Trace‐Level Determination of Cs + Using Membrane‐Based Ion‐Selective Electrodes

A membrane‐based ion‐selective electrode (ISE) has been developed for the trace‐level determination of Cs + in aqueous samples. A systematic evaluation of several ionophores was performed, examining the effect of membrane plasticizer and ion exchanger on sensor selectivity.

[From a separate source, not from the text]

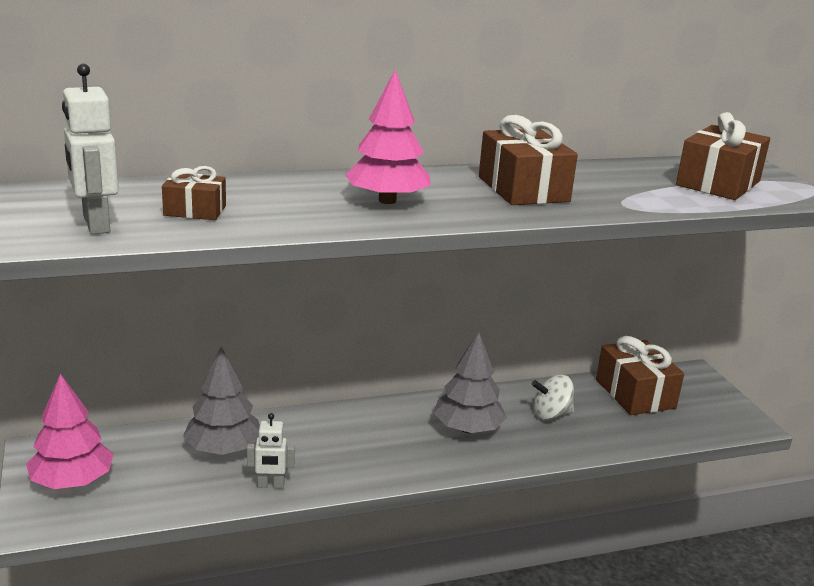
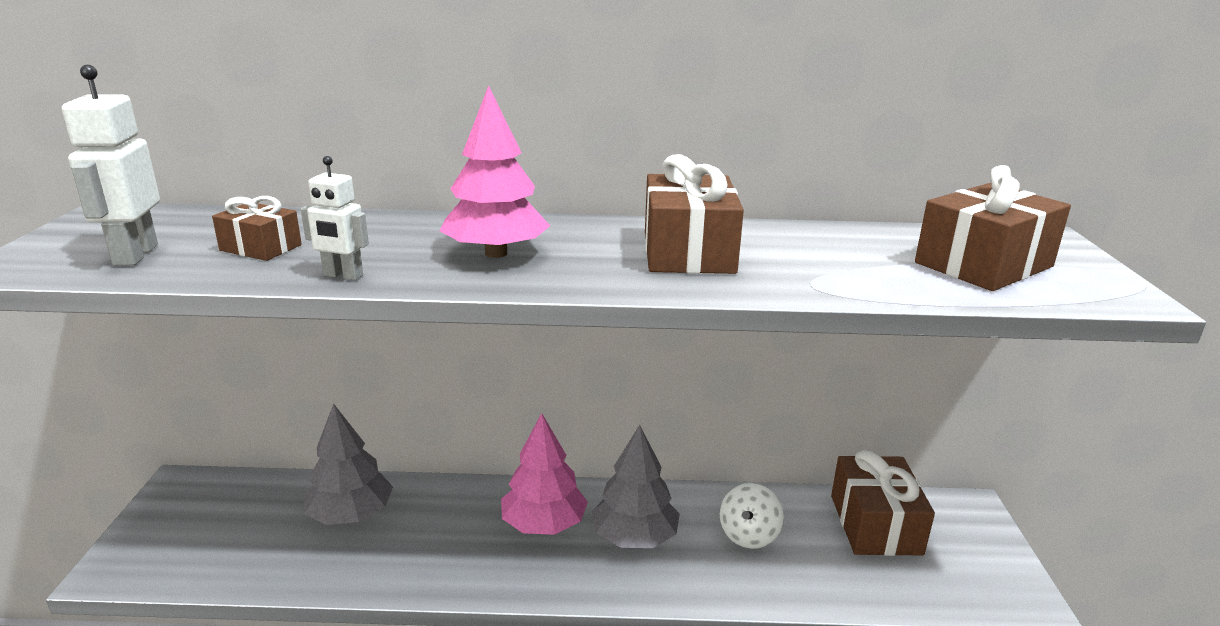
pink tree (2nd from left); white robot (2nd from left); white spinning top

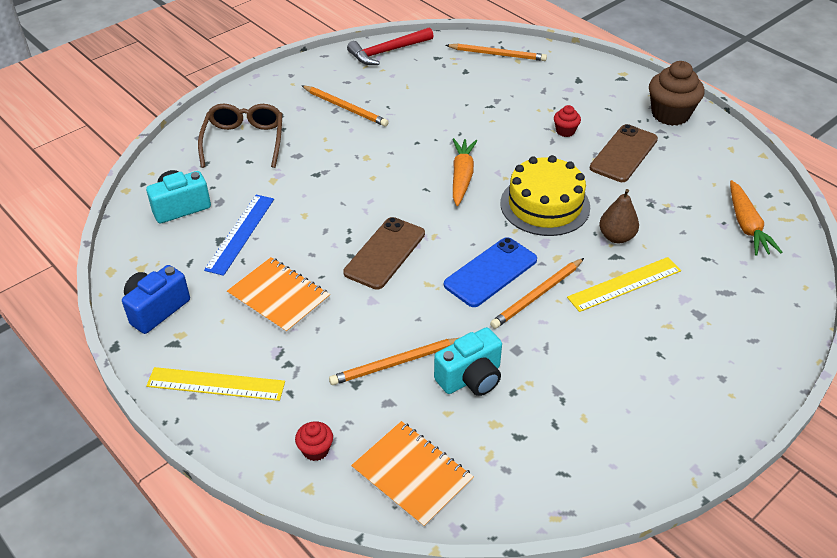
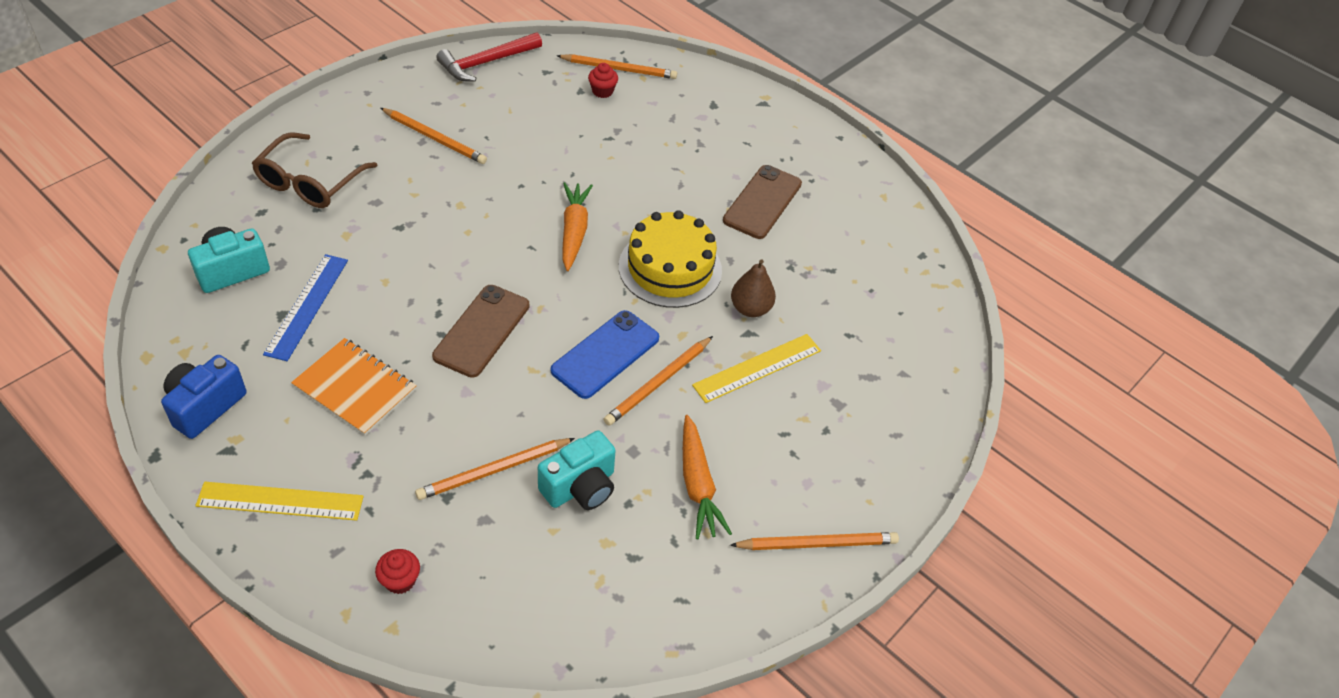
orange notebook (2nd from left in the first image); brown cupcake; orange pencil (5th from left); red cupcake (2nd from left); orange carrot (2nd from left); brown glasses

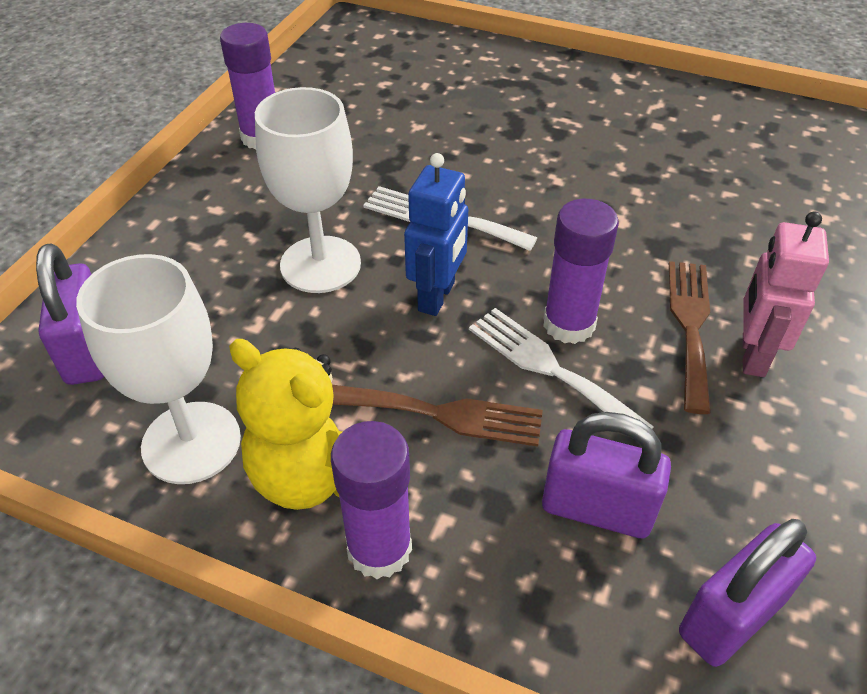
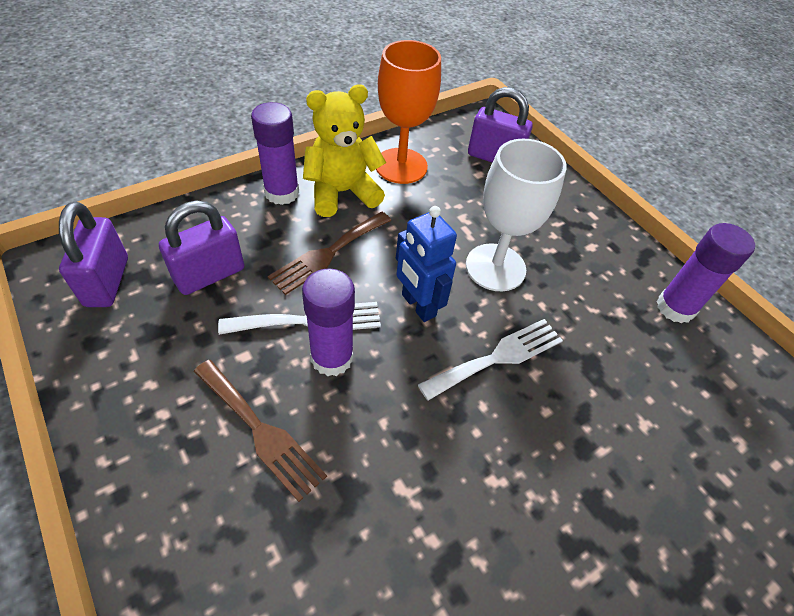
pink robot; orange goblet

Poly(vinyl chloride) (PVC)‐based ion‐selective membranes of conventional composition containing calix[6]arene hexaacetic acid hexaethylester as ionophore (Cs I, 10 mmol/kg), bis(2‐ethylhexyl) sebacate (DOS, 66 wt%) as plasticizer, and undecaiodinated closo ‐dodecacarborane (UIC, 4.1 mmol/kg) as ion exchanger exhibited superior performance with respect to selectivity over alkali and alkaline earth metal cations. The unbiased selectivity coefficients, log  K $\rm{ {_{Cs,J}^{pot}}}$ , for the principal interfering ions (J=K + , Na + , Ca 2+ , and Mg 2+ ) were determined to be −2.9, −4.7, −8.5, and −8.7, respectively. DOS‐plasticized PVC electrodes containing Cs I and UIC were optimized for trace‐level measurements, exhibiting a lower detection limit of 7.9×10 −9  M Cs + (log  a Cs,LDL =−8.1) in the presence of a 1×10 −5  M Na + background. The utility of the optimized ISEs was demonstrated by determining the concentration of Cs + in both drinking water and natural water samples.